### What to do
Set down all of the data exactly as it appears.
*** Data to examine ***
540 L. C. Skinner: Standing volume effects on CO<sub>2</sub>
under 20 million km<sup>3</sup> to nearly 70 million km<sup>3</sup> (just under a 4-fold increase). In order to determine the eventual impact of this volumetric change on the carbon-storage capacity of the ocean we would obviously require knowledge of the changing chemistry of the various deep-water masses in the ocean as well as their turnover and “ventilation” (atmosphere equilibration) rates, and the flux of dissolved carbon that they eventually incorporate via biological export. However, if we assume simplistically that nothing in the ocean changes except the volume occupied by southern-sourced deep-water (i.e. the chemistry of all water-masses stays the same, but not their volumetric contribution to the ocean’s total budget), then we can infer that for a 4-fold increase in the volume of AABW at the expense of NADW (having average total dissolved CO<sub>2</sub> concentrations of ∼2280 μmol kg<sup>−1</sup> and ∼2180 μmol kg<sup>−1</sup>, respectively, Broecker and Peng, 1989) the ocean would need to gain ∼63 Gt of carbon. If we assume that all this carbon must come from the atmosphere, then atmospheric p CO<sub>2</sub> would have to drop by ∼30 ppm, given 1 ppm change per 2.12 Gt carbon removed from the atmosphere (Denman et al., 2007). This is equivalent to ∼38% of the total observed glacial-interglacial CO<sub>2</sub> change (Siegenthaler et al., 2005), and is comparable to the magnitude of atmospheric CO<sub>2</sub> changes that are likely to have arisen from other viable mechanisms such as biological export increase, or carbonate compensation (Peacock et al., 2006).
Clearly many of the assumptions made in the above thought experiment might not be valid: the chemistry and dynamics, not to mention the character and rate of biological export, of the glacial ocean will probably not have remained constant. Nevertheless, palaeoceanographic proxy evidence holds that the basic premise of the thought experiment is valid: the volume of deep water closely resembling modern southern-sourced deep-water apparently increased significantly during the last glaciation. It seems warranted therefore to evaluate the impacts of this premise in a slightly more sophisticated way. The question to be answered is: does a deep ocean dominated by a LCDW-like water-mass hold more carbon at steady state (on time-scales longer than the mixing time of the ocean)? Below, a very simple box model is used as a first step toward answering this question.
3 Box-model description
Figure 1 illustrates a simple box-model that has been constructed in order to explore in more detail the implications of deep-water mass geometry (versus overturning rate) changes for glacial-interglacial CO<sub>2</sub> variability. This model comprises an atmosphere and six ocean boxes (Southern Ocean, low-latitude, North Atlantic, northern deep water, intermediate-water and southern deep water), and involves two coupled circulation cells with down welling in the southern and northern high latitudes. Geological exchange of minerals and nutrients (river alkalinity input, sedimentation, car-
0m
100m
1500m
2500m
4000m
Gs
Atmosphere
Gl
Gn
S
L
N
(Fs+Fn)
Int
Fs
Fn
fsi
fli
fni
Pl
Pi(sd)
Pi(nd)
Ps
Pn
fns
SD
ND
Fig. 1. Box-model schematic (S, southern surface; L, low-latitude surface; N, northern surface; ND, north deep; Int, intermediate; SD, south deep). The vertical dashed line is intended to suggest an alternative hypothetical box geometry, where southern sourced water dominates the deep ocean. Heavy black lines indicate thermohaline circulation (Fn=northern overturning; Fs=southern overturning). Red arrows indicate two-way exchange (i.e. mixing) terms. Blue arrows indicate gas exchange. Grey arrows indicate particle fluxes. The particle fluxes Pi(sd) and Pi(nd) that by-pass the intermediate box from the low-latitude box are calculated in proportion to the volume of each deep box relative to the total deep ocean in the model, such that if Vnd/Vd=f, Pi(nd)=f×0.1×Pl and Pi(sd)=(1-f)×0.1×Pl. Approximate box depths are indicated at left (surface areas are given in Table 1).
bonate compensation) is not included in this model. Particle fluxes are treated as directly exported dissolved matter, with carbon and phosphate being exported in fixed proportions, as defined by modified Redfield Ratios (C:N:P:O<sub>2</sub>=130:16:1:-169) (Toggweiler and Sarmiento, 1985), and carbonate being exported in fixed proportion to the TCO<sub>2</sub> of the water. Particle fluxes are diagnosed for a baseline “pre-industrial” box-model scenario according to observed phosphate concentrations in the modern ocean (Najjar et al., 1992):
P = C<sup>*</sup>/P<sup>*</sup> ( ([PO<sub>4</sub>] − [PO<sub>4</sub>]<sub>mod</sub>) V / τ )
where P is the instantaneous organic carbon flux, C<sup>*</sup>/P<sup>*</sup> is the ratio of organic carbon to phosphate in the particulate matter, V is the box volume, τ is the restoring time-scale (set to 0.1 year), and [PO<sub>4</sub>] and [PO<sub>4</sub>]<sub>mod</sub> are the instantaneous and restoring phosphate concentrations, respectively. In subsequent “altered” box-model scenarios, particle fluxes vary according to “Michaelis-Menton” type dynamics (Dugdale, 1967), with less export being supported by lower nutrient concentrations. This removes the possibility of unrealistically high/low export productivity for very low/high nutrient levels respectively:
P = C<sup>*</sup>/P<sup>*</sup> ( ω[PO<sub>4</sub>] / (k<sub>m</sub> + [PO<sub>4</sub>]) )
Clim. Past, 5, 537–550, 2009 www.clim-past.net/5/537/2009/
*** End of Data to examine ***
### The completed task
540 L. C. Skinner: Standing volume effects on CO<sub>2</sub>
under 20 million km<sup>3</sup> to nearly 70 million km<sup>3</sup> (just under a 4-fold increase). In order to determine the eventual impact of this volumetric change on the carbon-storage capacity of the ocean we would obviously require knowledge of the changing chemistry of the various deep-water masses in the ocean as well as their turnover and “ventilation” (atmosphere equilibration) rates, and the flux of dissolved carbon that they eventually incorporate via biological export. However, if we assume simplistically that nothing in the ocean changes except the volume occupied by southern-sourced deep-water (i.e. the chemistry of all water-masses stays the same, but not their volumetric contribution to the ocean’s total budget), then we can infer that for a 4-fold increase in the volume of AABW at the expense of NADW (having average total dissolved CO<sub>2</sub> concentrations of ∼2280 μmol kg<sup>−1</sup> and ∼2180 μmol kg<sup>−1</sup>, respectively, Broecker and Peng, 1989) the ocean would need to gain ∼63 Gt of carbon. If we assume that all this carbon must come from the atmosphere, then atmospheric p CO<sub>2</sub> would have to drop by ∼30 ppm, given 1 ppm change per 2.12 Gt carbon removed from the atmosphere (Denman et al., 2007). This is equivalent to ∼38% of the total observed glacial-interglacial CO<sub>2</sub> change (Siegenthaler et al., 2005), and is comparable to the magnitude of atmospheric CO<sub>2</sub> changes that are likely to have arisen from other viable mechanisms such as biological export increase, or carbonate compensation (Peacock et al., 2006).
Clearly many of the assumptions made in the above thought experiment might not be valid: the chemistry and dynamics, not to mention the character and rate of biological export, of the glacial ocean will probably not have remained constant. Nevertheless, palaeoceanographic proxy evidence holds that the basic premise of the thought experiment is valid: the volume of deep water closely resembling modern southern-sourced deep-water apparently increased significantly during the last glaciation. It seems warranted therefore to evaluate the impacts of this premise in a slightly more sophisticated way. The question to be answered is: does a deep ocean dominated by a LCDW-like water-mass hold more carbon at steady state (on time-scales longer than the mixing time of the ocean)? Below, a very simple box model is used as a first step toward answering this question.
3 Box-model description
Figure 1 illustrates a simple box-model that has been constructed in order to explore in more detail the implications of deep-water mass geometry (versus overturning rate) changes for glacial-interglacial CO<sub>2</sub> variability. This model comprises an atmosphere and six ocean boxes (Southern Ocean, low-latitude, North Atlantic, northern deep water, intermediate-water and southern deep water), and involves two coupled circulation cells with down welling in the southern and northern high latitudes. Geological exchange of minerals and nutrients (river alkalinity input, sedimentation, car-
0m
100m
1500m
2500m
4000m
Gs
Atmosphere
Gl
Gn
S
L
N
(Fs+Fn)
Int
Fs
Fn
fsi
fli
fni
Pl
Pi(sd)
Pi(nd)
Ps
Pn
fns
SD
ND
Fig. 1. Box-model schematic (S, southern surface; L, low-latitude surface; N, northern surface; ND, north deep; Int, intermediate; SD, south deep). The vertical dashed line is intended to suggest an alternative hypothetical box geometry, where southern sourced water dominates the deep ocean. Heavy black lines indicate thermohaline circulation (Fn=northern overturning; Fs=southern overturning). Red arrows indicate two-way exchange (i.e. mixing) terms. Blue arrows indicate gas exchange. Grey arrows indicate particle fluxes. The particle fluxes Pi(sd) and Pi(nd) that by-pass the intermediate box from the low-latitude box are calculated in proportion to the volume of each deep box relative to the total deep ocean in the model, such that if Vnd/Vd=f, Pi(nd)=f×0.1×Pl and Pi(sd)=(1-f)×0.1×Pl. Approximate box depths are indicated at left (surface areas are given in Table 1).
bonate compensation) is not included in this model. Particle fluxes are treated as directly exported dissolved matter, with carbon and phosphate being exported in fixed proportions, as defined by modified Redfield Ratios (C:N:P:O<sub>2</sub>=130:16:1:-169) (Toggweiler and Sarmiento, 1985), and carbonate being exported in fixed proportion to the TCO<sub>2</sub> of the water. Particle fluxes are diagnosed for a baseline “pre-industrial” box-model scenario according to observed phosphate concentrations in the modern ocean (Najjar et al., 1992):
P = C<sup>*</sup>/P<sup>*</sup> ( ([PO<sub>4</sub>] − [PO<sub>4</sub>]<sub>mod</sub>) V / τ )
where P is the instantaneous organic carbon flux, C<sup>*</sup>/P<sup>*</sup> is the ratio of organic carbon to phosphate in the particulate matter, V is the box volume, τ is the restoring time-scale (set to 0.1 year), and [PO<sub>4</sub>] and [PO<sub>4</sub>]<sub>mod</sub> are the instantaneous and restoring phosphate concentrations, respectively. In subsequent “altered” box-model scenarios, particle fluxes vary according to “Michaelis-Menton” type dynamics (Dugdale, 1967), with less export being supported by lower nutrient concentrations. This removes the possibility of unrealistically high/low export productivity for very low/high nutrient levels respectively:
P = C<sup>*</sup>/P<sup>*</sup> ( ω[PO<sub>4</sub>] / (k<sub>m</sub> + [PO<sub>4</sub>]) )
Clim. Past, 5, 537–550, 2009 www.clim-past.net/5/537/2009/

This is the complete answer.